(Passage provided begins)

It looks like the most probable letter to follow an 'a' is 'n'. 

__What is the most likely letter to follow the letter 'j'? Write your answer in the block below:__

The most likely letter to follow the letter 'j' is 'u'. The code is in the block below

In [28]:
transition_probabilities['j'][0][np.argmax(transition_probabilities['j'][1])]

'u'

We mentioned earlier that the Markov model is generative. This means that we can draw samples from the distributions and iteratively move between states. 

Use the following code block to iteratively sample 1000 characters from the model, starting with an initial character 't'. You can use the `torch.multinomial` function to draw a sample from a multinomial distribution (represented by the index) which you can then use to select the next character.

In [45]:
torch.multinomial(torch.tensor([0.1, 1.2, 2., 3.,4.]),1)

tensor([4])

In [51]:
torch.tensor(transition_probabilities['a'][1])

tensor([3.6852e-02, 1.4722e-01, 5.2968e-02, 2.3228e-01, 1.1553e-01, 8.7944e-02,
        9.6858e-02, 1.9241e-02, 3.4025e-02, 2.6987e-02, 1.7203e-02, 2.5057e-02,
        1.2827e-02, 2.2095e-02, 2.0546e-02, 2.0301e-02, 1.1414e-02, 4.4298e-03,
        4.8375e-03, 1.0871e-03, 5.3538e-03, 6.5224e-04, 7.6095e-04, 5.4354e-04,
        4.8918e-04, 4.3483e-04, 5.4354e-05, 4.3483e-04, 3.5330e-04, 7.3378e-04,
        5.4354e-05, 5.4354e-05, 1.0871e-04, 2.7177e-05, 2.7177e-05, 8.1531e-05,
        2.7177e-05, 8.1531e-05, 2.7177e-05])

(Passage provided ends)

**Activities**
a) Answer these from the notebook excerpt:
(i) Which letter is most likely to follow 'a'?
(ii) Which letter is most likely to follow 'j'?
(iii) How many characters should be sampled, and from what starting character?
b) Write out everything in the notebook excerpt from "We mentioned earlier" down to "torch.tensor(transition_probabilities['a'][1])", swapping "generative" for "stochastic".

(Entries supplied begins)

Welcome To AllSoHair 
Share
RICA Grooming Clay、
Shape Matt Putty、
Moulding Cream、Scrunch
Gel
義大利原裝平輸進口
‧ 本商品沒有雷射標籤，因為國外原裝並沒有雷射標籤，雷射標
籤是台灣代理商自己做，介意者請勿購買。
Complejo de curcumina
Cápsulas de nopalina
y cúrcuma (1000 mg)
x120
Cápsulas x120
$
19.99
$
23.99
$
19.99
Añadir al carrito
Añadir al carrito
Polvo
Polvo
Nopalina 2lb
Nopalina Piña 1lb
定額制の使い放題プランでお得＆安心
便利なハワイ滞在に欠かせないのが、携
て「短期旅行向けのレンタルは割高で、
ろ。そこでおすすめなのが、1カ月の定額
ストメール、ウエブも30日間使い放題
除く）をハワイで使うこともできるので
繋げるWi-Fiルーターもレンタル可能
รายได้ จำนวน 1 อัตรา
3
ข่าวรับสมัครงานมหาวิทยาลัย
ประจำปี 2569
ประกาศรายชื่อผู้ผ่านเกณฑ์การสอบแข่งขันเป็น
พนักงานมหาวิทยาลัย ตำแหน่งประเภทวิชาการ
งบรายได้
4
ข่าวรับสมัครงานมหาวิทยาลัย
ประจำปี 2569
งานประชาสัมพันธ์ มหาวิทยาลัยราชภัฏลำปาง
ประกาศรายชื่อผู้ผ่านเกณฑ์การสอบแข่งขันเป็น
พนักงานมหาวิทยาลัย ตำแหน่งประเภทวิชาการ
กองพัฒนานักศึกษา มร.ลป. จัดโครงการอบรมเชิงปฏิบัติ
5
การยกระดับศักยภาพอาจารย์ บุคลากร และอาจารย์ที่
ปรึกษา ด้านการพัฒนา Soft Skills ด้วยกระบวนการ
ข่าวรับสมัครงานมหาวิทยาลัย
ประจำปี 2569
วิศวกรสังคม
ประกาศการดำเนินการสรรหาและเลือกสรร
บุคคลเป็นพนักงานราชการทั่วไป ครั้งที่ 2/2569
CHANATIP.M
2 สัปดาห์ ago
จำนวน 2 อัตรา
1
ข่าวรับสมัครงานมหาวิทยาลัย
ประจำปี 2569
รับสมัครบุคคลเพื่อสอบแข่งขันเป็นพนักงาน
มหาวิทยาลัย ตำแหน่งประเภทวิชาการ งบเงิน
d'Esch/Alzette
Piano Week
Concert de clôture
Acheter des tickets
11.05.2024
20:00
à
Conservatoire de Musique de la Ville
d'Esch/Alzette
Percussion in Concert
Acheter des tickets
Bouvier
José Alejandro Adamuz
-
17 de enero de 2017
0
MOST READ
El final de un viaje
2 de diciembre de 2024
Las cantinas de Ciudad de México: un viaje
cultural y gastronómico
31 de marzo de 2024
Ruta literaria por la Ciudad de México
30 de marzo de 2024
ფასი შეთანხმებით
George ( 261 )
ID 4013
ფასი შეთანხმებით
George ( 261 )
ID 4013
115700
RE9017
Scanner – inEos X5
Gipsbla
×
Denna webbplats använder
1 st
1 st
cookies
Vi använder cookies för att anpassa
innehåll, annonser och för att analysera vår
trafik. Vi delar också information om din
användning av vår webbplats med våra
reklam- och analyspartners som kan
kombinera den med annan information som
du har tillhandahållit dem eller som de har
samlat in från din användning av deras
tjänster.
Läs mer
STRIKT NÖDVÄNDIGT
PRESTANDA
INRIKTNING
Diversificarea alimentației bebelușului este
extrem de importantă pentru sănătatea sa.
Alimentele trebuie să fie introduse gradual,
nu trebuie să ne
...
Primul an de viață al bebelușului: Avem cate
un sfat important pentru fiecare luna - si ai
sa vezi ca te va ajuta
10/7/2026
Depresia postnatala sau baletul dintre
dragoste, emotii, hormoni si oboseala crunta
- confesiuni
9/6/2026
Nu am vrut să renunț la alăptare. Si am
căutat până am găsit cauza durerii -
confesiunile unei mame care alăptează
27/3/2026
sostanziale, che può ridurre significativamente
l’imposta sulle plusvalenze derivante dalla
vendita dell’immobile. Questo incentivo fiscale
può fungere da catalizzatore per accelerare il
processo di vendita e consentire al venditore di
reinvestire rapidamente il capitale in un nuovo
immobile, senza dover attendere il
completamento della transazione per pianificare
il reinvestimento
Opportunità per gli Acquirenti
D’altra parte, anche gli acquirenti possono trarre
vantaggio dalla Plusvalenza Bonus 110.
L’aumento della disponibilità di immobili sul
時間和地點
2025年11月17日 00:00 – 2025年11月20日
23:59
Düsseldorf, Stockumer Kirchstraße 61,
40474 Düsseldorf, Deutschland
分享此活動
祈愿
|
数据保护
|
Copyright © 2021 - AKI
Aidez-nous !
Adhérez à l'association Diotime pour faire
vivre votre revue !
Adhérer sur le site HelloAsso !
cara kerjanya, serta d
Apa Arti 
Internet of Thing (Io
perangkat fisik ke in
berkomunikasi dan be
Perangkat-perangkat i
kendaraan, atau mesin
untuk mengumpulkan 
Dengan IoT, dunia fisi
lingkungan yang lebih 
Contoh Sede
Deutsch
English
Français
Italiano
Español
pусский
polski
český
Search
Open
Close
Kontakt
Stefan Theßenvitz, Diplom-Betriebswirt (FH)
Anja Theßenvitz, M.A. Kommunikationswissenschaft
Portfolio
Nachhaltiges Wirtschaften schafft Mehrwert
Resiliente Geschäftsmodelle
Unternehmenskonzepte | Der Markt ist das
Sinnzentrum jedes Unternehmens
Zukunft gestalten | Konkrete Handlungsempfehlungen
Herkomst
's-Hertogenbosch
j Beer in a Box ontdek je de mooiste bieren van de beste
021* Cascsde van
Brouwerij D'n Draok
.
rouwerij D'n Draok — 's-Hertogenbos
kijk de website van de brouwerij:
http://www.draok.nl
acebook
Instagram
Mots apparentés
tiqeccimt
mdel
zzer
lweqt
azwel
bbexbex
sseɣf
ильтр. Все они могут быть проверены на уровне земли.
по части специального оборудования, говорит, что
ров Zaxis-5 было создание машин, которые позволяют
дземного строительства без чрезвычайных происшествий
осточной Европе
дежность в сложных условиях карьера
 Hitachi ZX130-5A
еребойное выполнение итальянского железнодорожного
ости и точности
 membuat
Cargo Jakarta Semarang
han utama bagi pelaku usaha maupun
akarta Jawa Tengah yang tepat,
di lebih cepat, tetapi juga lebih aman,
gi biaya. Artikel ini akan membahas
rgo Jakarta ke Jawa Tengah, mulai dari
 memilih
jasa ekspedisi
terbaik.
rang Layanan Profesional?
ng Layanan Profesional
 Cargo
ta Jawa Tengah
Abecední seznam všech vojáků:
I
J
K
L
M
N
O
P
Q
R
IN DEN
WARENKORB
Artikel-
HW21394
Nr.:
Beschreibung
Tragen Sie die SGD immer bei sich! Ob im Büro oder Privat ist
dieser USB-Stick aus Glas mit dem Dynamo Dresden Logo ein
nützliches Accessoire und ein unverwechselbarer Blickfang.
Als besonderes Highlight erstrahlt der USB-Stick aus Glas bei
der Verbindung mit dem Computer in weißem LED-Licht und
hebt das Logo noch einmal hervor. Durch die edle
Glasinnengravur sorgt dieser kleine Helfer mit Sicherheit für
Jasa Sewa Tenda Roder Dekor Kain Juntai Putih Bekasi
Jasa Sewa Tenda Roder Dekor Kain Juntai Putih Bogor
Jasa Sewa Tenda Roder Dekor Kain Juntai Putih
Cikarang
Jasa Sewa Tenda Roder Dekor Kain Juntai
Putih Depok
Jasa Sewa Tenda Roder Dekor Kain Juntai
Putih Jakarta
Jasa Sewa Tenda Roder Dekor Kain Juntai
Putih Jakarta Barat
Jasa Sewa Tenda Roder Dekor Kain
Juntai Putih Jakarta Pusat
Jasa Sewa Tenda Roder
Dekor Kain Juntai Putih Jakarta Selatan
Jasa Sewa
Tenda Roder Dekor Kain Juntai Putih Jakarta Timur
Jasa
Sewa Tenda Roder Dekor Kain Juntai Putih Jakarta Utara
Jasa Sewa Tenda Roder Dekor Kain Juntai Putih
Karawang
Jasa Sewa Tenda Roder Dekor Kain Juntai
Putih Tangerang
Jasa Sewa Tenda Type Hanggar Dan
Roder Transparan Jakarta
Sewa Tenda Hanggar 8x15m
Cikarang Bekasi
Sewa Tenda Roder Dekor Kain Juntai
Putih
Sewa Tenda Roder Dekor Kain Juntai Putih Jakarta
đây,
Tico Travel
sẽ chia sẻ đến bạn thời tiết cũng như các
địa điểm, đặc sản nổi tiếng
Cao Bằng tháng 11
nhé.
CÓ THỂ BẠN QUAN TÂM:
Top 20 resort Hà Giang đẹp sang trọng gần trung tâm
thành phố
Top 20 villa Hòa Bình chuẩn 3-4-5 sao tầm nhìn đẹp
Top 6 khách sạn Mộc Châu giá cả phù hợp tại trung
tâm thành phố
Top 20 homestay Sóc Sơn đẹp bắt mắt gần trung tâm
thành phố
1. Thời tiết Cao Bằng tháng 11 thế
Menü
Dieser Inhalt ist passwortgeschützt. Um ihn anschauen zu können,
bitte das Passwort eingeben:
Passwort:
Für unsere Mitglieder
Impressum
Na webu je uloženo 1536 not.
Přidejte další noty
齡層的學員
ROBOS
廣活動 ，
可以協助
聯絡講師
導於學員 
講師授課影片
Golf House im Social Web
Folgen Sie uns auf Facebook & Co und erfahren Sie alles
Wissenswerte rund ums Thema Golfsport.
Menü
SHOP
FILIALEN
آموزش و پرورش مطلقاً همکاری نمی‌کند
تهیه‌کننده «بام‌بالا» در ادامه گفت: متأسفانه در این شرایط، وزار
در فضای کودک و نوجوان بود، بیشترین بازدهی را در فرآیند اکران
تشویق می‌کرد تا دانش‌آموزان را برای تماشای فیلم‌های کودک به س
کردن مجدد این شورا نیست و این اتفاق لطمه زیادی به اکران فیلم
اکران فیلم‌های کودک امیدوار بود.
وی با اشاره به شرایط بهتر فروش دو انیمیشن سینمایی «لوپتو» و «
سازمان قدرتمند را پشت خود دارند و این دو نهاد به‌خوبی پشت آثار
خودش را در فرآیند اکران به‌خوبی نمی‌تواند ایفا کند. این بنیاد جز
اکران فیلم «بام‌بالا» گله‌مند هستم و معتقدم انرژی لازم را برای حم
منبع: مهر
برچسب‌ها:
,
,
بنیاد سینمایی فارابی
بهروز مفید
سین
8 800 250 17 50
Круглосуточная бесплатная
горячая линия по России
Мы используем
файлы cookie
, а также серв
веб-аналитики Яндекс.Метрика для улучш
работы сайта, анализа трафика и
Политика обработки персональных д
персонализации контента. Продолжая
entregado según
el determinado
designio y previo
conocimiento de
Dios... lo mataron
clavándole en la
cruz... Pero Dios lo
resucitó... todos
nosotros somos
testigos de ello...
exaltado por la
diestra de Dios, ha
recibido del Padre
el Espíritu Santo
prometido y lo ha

(Entries supplied ends)

**Answers for each item**
a)
(i) 'n'
(ii) 'u'
(iii) 1000 characters, starting with 't'

b)
We mentioned earlier that the Markov model is stochastic. This means that we can draw samples from the distributions and iteratively move between states. 

Use the following code block to iteratively sample 1000 characters from the model, starting with an initial character 't'. You can use the `torch.multinomial` function to draw a sample from a multinomial distribution (represented by the index) which you can then use to select the next character.

In [45]:
torch.multinomial(torch.tensor([0.1, 1.2, 2., 3.,4.]),1)

tensor([4])

In [51]:
torch.tensor(transition_probabilities['a'][1])